PROVIDED TEXT: Begin
# no lights



## killer666 (May 29, 2011)

i bought a pair of rigid industries dually lights and melted the wires on my exhaust. i cut out the burnt parts witch included the in line fuse. i re-wired with the same wire and put in a new in line fuse. after i got it all hooked up my lights dont work, well they did for a little bit. the toggle switch light comes on but not the main lights. could my battery be crapping out? my winch works. and these lights are awsome i would recommened them to anyone for anything


----------



## Polaris425 (Dec 16, 2004)

I hope it didnt short them out.... thats an expensive pair of lights to have to eat... maybe warrenty?


----------



## killer666 (May 29, 2011)

well there led's not hid's i dunno if that makes a difference in the case i shorted them.


----------



## killer666 (May 29, 2011)

well i feel real stupid, it was a bad ground, so i just went direct to the negitive post. just goes to show to check it all


----------



## Polaris425 (Dec 16, 2004)

cool


----------



## talleyman01 (Jul 13, 2011)

can you get a picture of these at night and where you mounted them? i have been thinkin about a set but i havent seen a pair workin in real life to see if the $$ warrants buyin them. thanks


----------



## killer666 (May 29, 2011)

i'll try and take some pics tonight and post


----------



## killer666 (May 29, 2011)

heres some pics, not the greatest


----------



## bruteman19 (Jan 14, 2012)

Man those are bright!


Sent from my iPhone using Tapatalk


----------



## Agarcia (Jun 12, 2012)

I hate when that happens. I had a hard time trying to figure out why mine wouldn't work. Turned out the ground wasn't good enough


----------
PROVIDED TEXT: End
- **ACTIVITIES**:
[A] According to the forum thread, what turned out to be the cause of the lights not working?
[B] Reproduce the forum thread word for word between "I hope it didnt" and "i shorted them.", inclusive.
MATERIAL PROVIDED: Begin
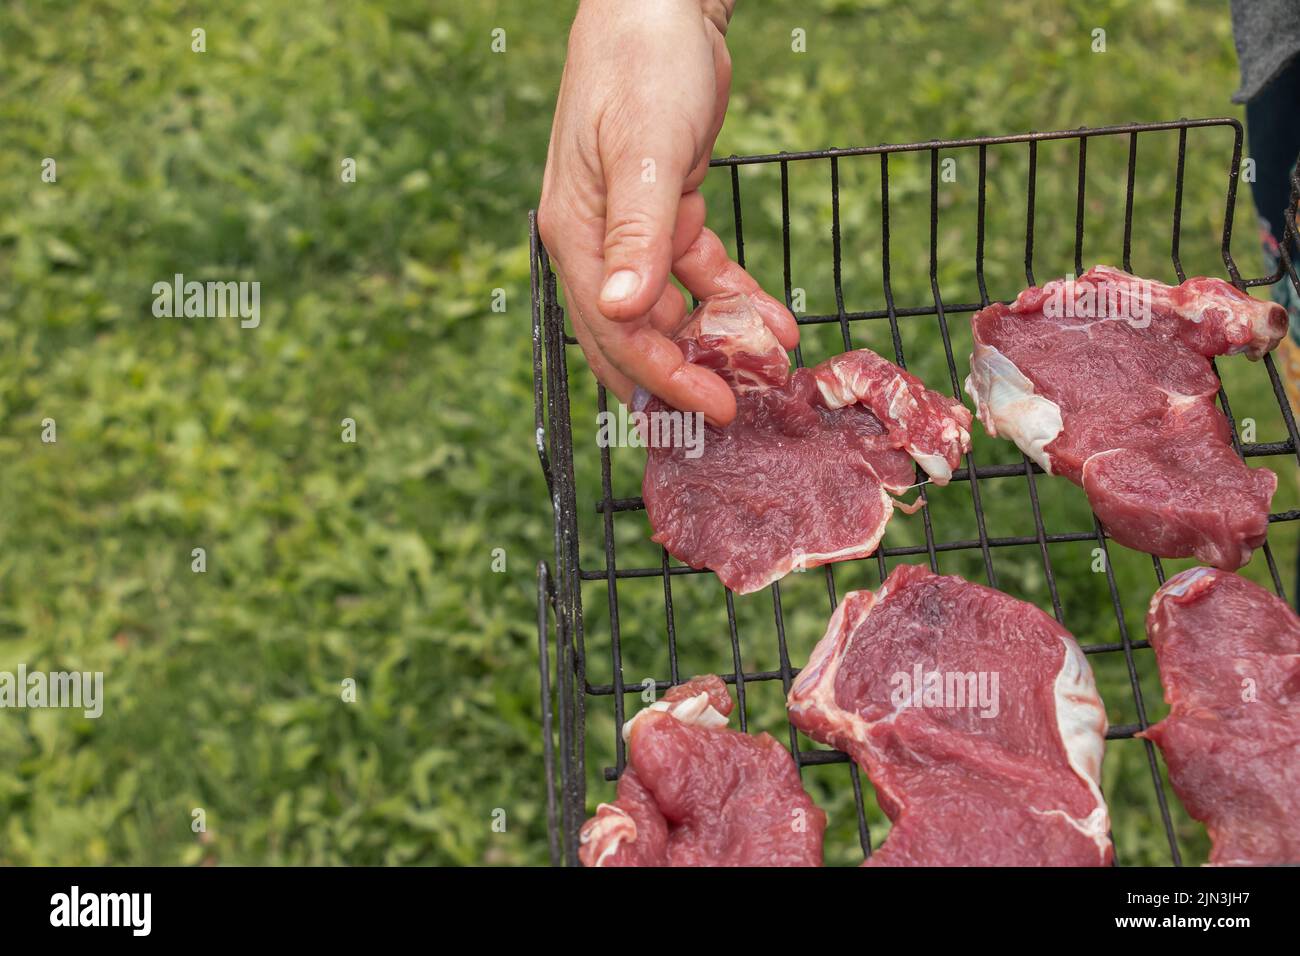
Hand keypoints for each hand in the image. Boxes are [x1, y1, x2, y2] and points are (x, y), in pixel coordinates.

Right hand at [538, 0, 798, 424]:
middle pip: (635, 332)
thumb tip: (619, 311)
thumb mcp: (644, 149)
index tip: (710, 411)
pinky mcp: (670, 211)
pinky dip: (731, 298)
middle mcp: (598, 241)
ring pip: (671, 309)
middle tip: (731, 415)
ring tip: (766, 370)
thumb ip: (635, 234)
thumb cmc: (643, 63)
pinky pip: (700, 272)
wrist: (662, 2)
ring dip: (715, 341)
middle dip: (682, 377)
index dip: (662, 377)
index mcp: (576, 234)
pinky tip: (771, 321)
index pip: (614, 329)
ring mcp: (632, 229)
MATERIAL PROVIDED: End
- **TASK SOLUTIONS**:
[A] A bad ground, which the poster fixed by wiring directly to the negative post.

[B]
I hope it didnt short them out.... thats an expensive pair of lights to have to eat... maybe warrenty?


----------



## killer666 (May 29, 2011)

well there led's not hid's i dunno if that makes a difference in the case i shorted them.